Upon arriving at the VA, Joseph was immediately sent by ambulance to their partners at the Stony Brook Cerebrovascular and Comprehensive Stroke Center where he was evaluated by neurointerventionalist Dr. David Fiorella, stroke neurologist Dr. Jason Matthew, and their team.
Joseph underwent a series of scans which indicated a small completed stroke and an occluded left carotid. With a National Institute of Health Stroke Scale (NIHSS) score of 6 and only mild stroke symptoms, many care teams may have chosen to observe him for 24 hours.
However, using Rapid CTP to quickly analyze Joseph’s CT perfusion scan, Drs. Fiorella and Matthew were able to quickly and clearly see the severity of the reduction in blood flow including the volume of tissue affected. They could see the blockage was putting almost half of Joseph’s brain at risk.
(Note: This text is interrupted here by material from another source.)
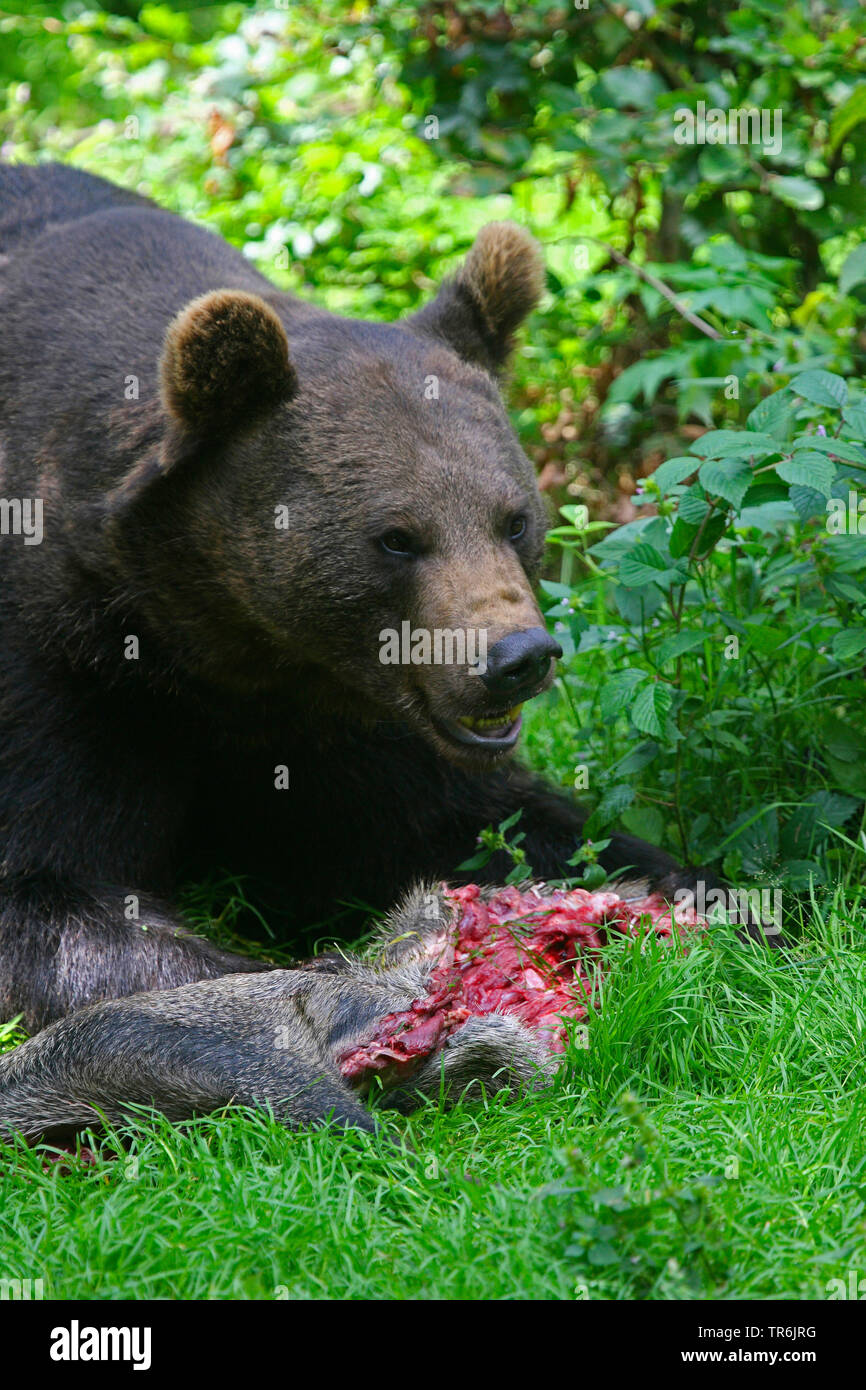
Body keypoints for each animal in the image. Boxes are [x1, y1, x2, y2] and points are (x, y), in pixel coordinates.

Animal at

With the clinical context provided by Rapid CTP, they felt even more confident that if they did not intervene the infarction would be significant and Joseph’s condition would likely deteriorate fast.
But, given the complicated nature of the intervention, the decision whether or not to move forward was not so simple.
“There was a carotid filled with clot and occluded from atherosclerotic plaque, so it was a situation where the stakes were incredibly high. It was one of those cases where you certainly could make things a whole lot worse by intervening,” said Dr. Fiorella. “The decision we ultimately made was based largely on data from the RapidAI perfusion imaging. To have perfusion data say that this patient has a 200CC area of potential at risk, it helps give you that confidence that it's important to intervene."
Fortunately, Stony Brook University Hospital is one of few hospitals in the country to pioneer a special sequential balloon inflation technique used to safely and successfully revascularize complete carotid occlusions. Just 90 minutes after Joseph arrived at the hospital, he underwent treatment and only hours later emerged from anesthesia with major improvements in his condition. Four days later, he walked out of the hospital and returned to his home.